A NATURAL TREASURE FOR REHABILITATION

The Wainfleet Bog Conservation Area is located within the Niagara Peninsula of Southern Ontario, (in the Township of Wainfleet and City of Port Colborne) and is part of the only bog wetland in the Niagara Peninsula. It is provincially, regionally and locally significant and the largest remaining bog within southern Ontario, providing habitat to a variety of unique plants and animals. Its existing peat layer and past site uses also contribute to the area's local historical record. These environmental, social and economical aspects therefore attest to the value of the Wainfleet Bog. The underlying peat material has live sphagnum moss and other bog plants growing on top, like Labrador Tea, Cotton Grass and Leatherleaf, making it different from other wetland areas. 

Trails and boardwalks wind you through this wet, wild and wonderful place.
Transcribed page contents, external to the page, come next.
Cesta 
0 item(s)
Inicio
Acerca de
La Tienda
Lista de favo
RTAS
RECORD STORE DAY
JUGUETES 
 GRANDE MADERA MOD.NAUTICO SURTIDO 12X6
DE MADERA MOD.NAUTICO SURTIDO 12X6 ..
Bog plants, butterflies, migrating songbirds and animals make their homes in the restored habitat sections. Enjoy your day visit along hiking trails with interpretative signs and ample nature appreciation opportunities.

Bog Issues – Background for Recovery

Relatively young in geologic terms, this domed bog was formed between 12,000 and 5,000 years ago as the glaciers from the last Ice Age melted and retreated. Water ponded in the low, flat land behind the adjacent Onondaga Escarpment, which prevented surface water from draining south to Lake Erie. Over time this open water area filled in as plants died and provided a habitat for unique flora and fauna able to withstand the acidic and low nutrient conditions.
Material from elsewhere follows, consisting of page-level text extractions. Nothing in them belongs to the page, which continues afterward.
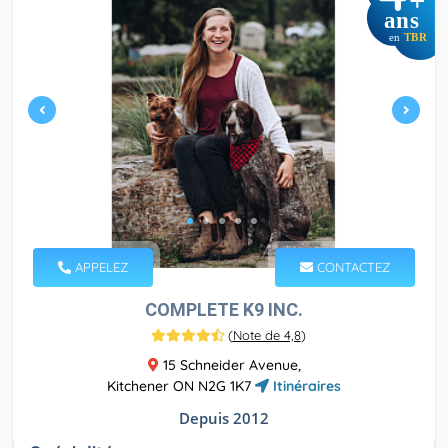
+
ans
en
TBR
APPELEZ
CONTACTEZ
COMPLETE K9 INC.
(
Note de 4,8
)
15 Schneider Avenue,
Kitchener ON N2G 1K7
Itinéraires
Depuis 2012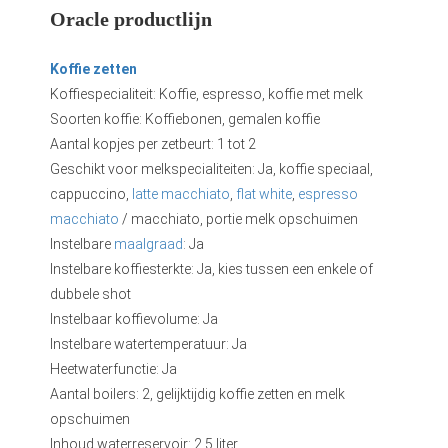
Oracle productlijn
Koffie zetten
Koffiespecialiteit: Koffie, espresso, koffie met melk
Soorten koffie: Koffiebonen, gemalen koffie
Aantal kopjes per zetbeurt: 1 tot 2
Geschikt voor melkspecialiteiten: Ja, koffie speciaal,
cappuccino,
latte macchiato
,
flat white
,
espresso
macchiato
/ macchiato, portie melk opschuimen
Instelbare
maalgraad
: Ja
Instelbare koffiesterkte: Ja, kies tussen een enkele of
dubbele shot
Instelbaar koffievolume: Ja
Instelbare watertemperatuur: Ja
Heetwaterfunctie: Ja
Aantal boilers: 2, gelijktijdig koffie zetten en melk
opschuimen
Inhoud waterreservoir: 2,5 liter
As a result of expanding agricultural, peat extraction and transportation activities within and around the bog, it has decreased in size and function. From over 200 years of such activity, the remnant bog is presently 1460 hectares (3607 acres). Measures to remediate/ slow the factors degrading this ecosystem are imperative to the local, national and international environmental and scientific realm.
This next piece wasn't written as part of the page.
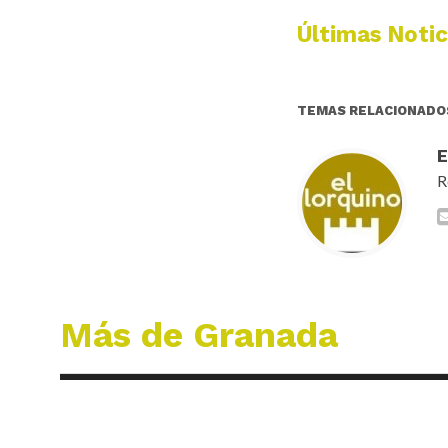
Últimas Notic
TEMAS RELACIONADO
R
Más de Granada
Main Factors Impacting the Bog

  • Past peat extraction
  • Drainage

Result of Impacts on the Bog

  • Lowered water table
  • Drier, less acidic site conditions
  • Land alterations favour more upland plant and animal species
  • Non-native European birch colonize the site

Recovery Objectives

  • Restore the bog to a healthier state
  • Re-establish the development of a peat dome formation and natural bog processes through ecologically self-sustaining restoration techniques of limited to no human intervention
  • Provide educational and scientific opportunities
  • Be of minimal cost

Recovery/ Rehabilitation Activity

The west half of the property received rehabilitation activity, while the east half is maintained as status quo for existing species to adapt to changes. Within this selected area:

  • Several internal peat canals are blocked to maintain water levels at the site.
  • Bare peat fields have been treated with shallow surface indentations to maintain water on the site.
  • Surface indentations have been planted with native plant material to provide food and cover for plants and animals at the bog. Plantings included seeds, hardstem cutting and plugs of leatherleaf, labrador tea, sheep laurel, and blueberry among others. To maintain moisture, minimize frost upheaval and assess technique, ‘Weed Free’ Straw mulch was used on the plantings, while also maintaining some as controls.
  • Half of the non-native European Birch trees have been cut to assist in maintaining water levels at the site, minimize surface temperatures and soil and provide surface cover for small mammals, reptiles and amphibians.
  • A monitoring program has been established to evaluate the rehabilitation activities including ground water levels, vegetation changes and sensitive animal populations for the site over time.

As with our other projects, the involvement and assistance of many have made this rehabilitation a reality including: the area community, local and area conservation clubs, nature clubs, universities, local municipalities, and government agencies through general labour, funds, monitoring and inventory assistance.